Alternatives to NASB Bible
ESV Bible
Crossway’s official app for the literal-leaning ESV — named-voice audio and a free Global Study Bible. The closest parallel for a different translation.
YouVersion
The free, social, multi-translation default — carries the NASB plus every other major version, with the biggest plan catalog and community.
Blue Letter Bible
Free, original-language-first app with Strong’s, interlinear, and classic commentaries — the study depth the NASB app intentionally leaves out.
Olive Tree Bible App
A clean multi-translation reader with a buy-once library — carries the NASB alongside study Bibles and commentaries you own forever.
Frequently asked questions
- Is the NASB Bible app free?
- Yes — it is free and ad-free, and it includes both the current NASB 2020 and the classic NASB 1995, along with navigation, reading-progress tracking, highlights, underlines, notes, bookmarks, clickable verse links, and verse-image sharing. The Lockman Foundation distributes it as ministry rather than selling it.
- Who makes the official NASB app?
- The Lockman Foundation, the nonprofit, nondenominational ministry that translates and publishes the New American Standard Bible. Because it is the official app, the text is the authoritative NASB, kept current by its translators.
- What’s the difference between the NASB 2020 and NASB 1995?
- Both use the NASB’s literal, word-for-word method.

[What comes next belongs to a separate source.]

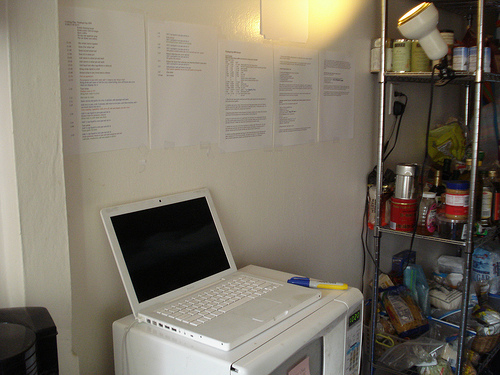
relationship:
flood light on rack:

The 2020 edition modernizes some language and incorporates the latest textual scholarship, while the 1995 remains a favorite of readers who memorized in it and prefer its wording. The app includes both, free.
- Why do people choose the NASB?
- The NASB is widely regarded as the most literal mainstream English translation — it stays as close to word-for-word as readable English allows, prioritizing accuracy to the original Hebrew, Aramaic, and Greek. That makes it a favorite for close study and memorization, where precise wording matters most.
- Can I read other translations in the app?
- The app focuses on the New American Standard Bible. To compare the NASB against the ESV, NIV, KJV, or others side by side, pair it with a multi-translation app such as YouVersion or Olive Tree, which carry the NASB alongside many versions.
- Does it have study tools or audio?
- It has the study basics — highlights, notes, bookmarks, and clickable cross-reference links — but not commentaries, lexicons, or deep original-language tools, and it is reader-focused rather than audio-first. For deep study use Logos, Accordance, or Blue Letter Bible alongside it.